__TASK ITEM__
Give back every record word for word, keeping the pictures out.
-- Opening Marker --
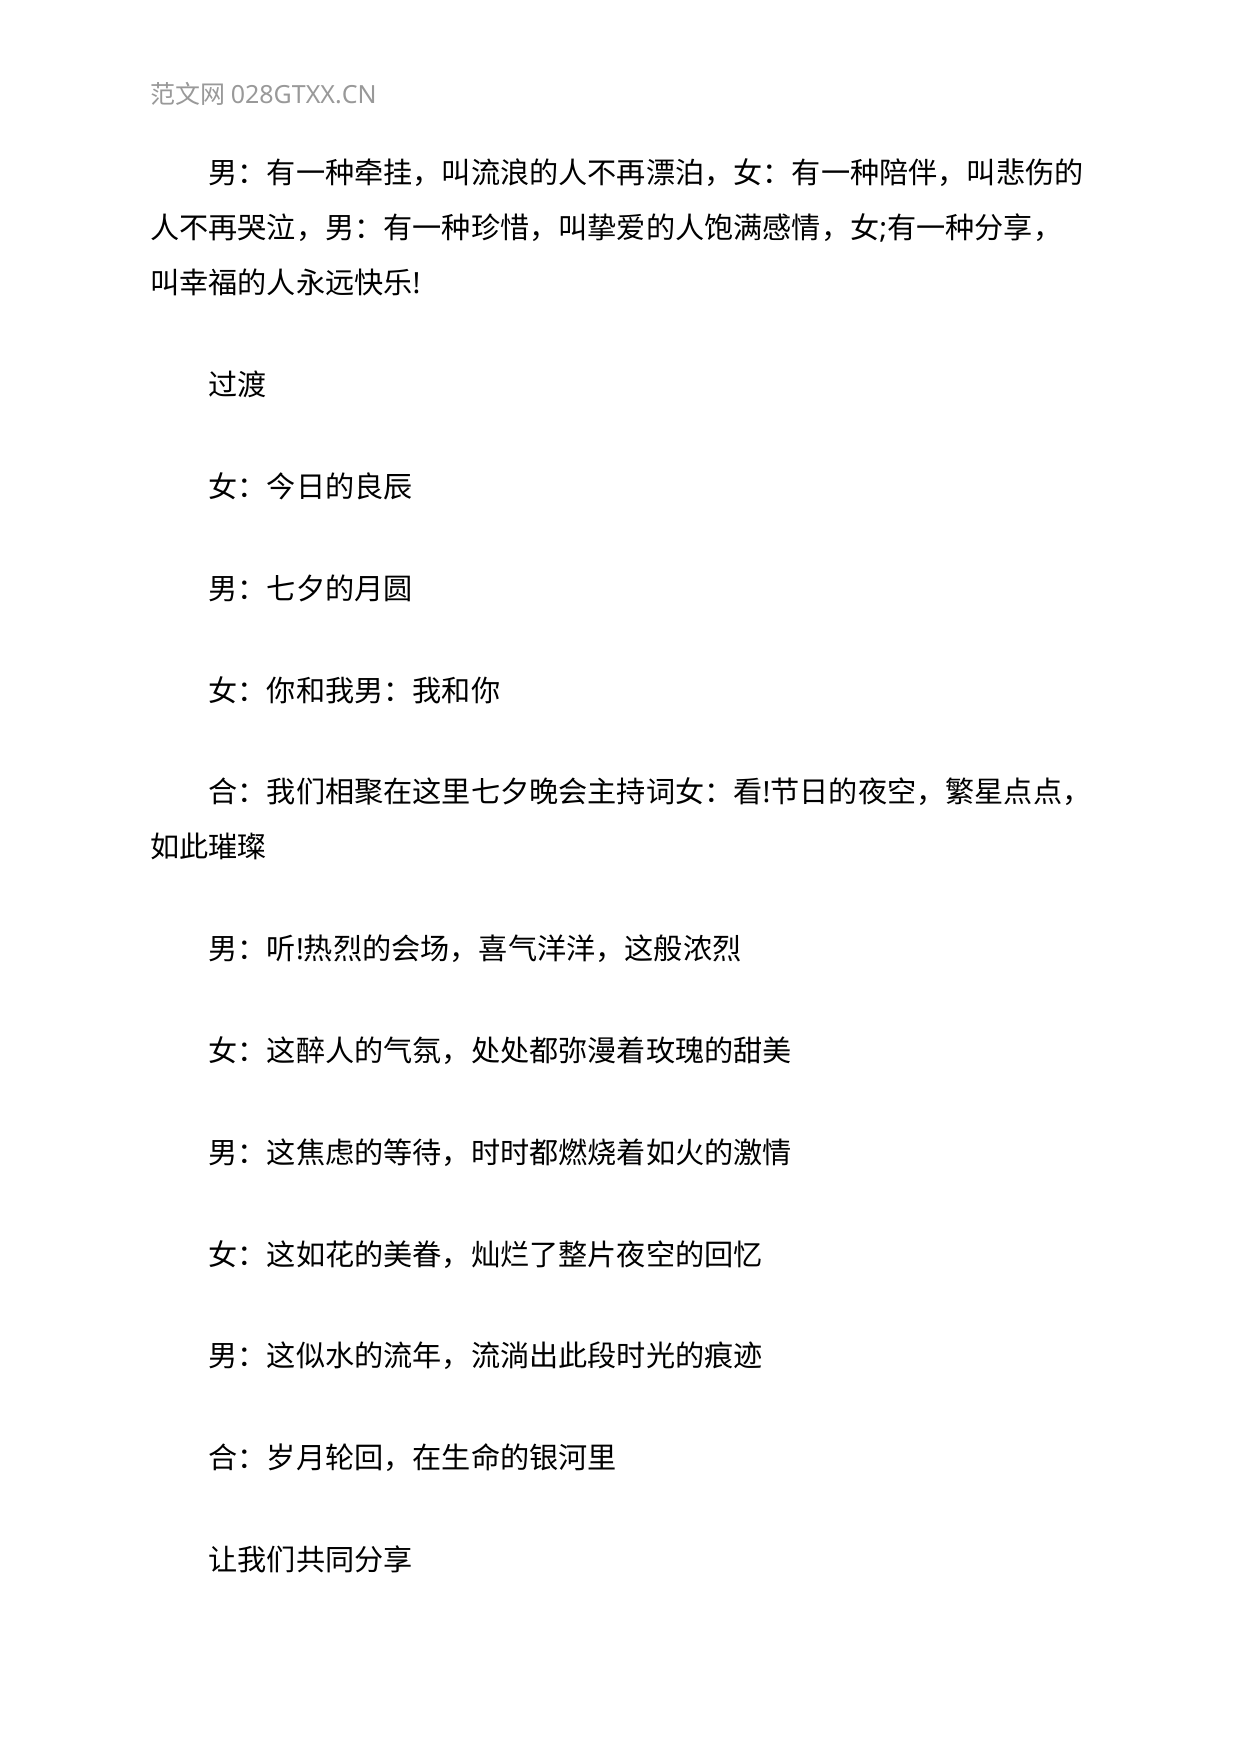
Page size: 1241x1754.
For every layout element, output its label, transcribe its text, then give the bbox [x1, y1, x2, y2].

text 合：我们相聚在这里七夕晚会主持词女：看!节日的夜空，繁星点点，如此璀璨 [150, 769, 1090, 866]
text 女：你和我男：我和你 [150, 667, 1090, 709]
text 合：岁月轮回，在生命的银河里 [150, 1435, 1090, 1477]
text 女：这醉人的气氛，处处都弥漫着玫瑰的甜美 [150, 1028, 1090, 1070]
text 让我们共同分享 [150, 1537, 1090, 1579]
text 男：这似水的流年，流淌出此段时光的痕迹 [150, 1333, 1090, 1375]
text 过渡 [150, 362, 1090, 404]
text 女：这如花的美眷，灿烂了整片夜空的回忆 [150, 1231, 1090, 1273]
text 男：七夕的月圆 [150, 565, 1090, 608]
text 女：今日的良辰 [150, 464, 1090, 506]
text 男：有一种牵挂，叫流浪的人不再漂泊，女：有一种陪伴，叫悲伤的人不再哭泣，男：有一种珍惜，叫挚爱的人饱满感情，女;有一种分享，叫幸福的人永远快乐! [150, 150, 1090, 302]
text 男：这焦虑的等待，时时都燃烧着如火的激情 [150, 1129, 1090, 1172]
text 男：听!热烈的会场，喜气洋洋，这般浓烈 [150, 926, 1090, 968]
-- Closing Marker --
__ANSWER BOX__
Page size: 1241x1754.
For every layout element, output its label, transcribe its text, then give the bbox [x1, y1, x2, y2].

text 合：我们相聚在这里七夕晚会主持词女：看!节日的夜空，繁星点点，如此璀璨 [150, 769, 1090, 866]
text 女：你和我男：我和你 [150, 667, 1090, 709]
text 合：岁月轮回，在生命的银河里 [150, 1435, 1090, 1477]
text 女：这醉人的气氛，处处都弥漫着玫瑰的甜美 [150, 1028, 1090, 1070]
text 让我们共同分享 [150, 1537, 1090, 1579]
text 男：这似水的流年，流淌出此段时光的痕迹 [150, 1333, 1090, 1375]
text 过渡 [150, 362, 1090, 404]
text 女：这如花的美眷，灿烂了整片夜空的回忆 [150, 1231, 1090, 1273]
text 男：七夕的月圆 [150, 565, 1090, 608]
text 女：今日的良辰 [150, 464, 1090, 506]
text 男：有一种牵挂，叫流浪的人不再漂泊，女：有一种陪伴，叫悲伤的人不再哭泣，男：有一种珍惜，叫挚爱的人饱满感情，女;有一种分享，叫幸福的人永远快乐! [150, 150, 1090, 302]
text 男：这焦虑的等待，时时都燃烧着如火的激情 [150, 1129, 1090, 1172]
text 男：听!热烈的会场，喜气洋洋，这般浓烈 [150, 926, 1090, 968]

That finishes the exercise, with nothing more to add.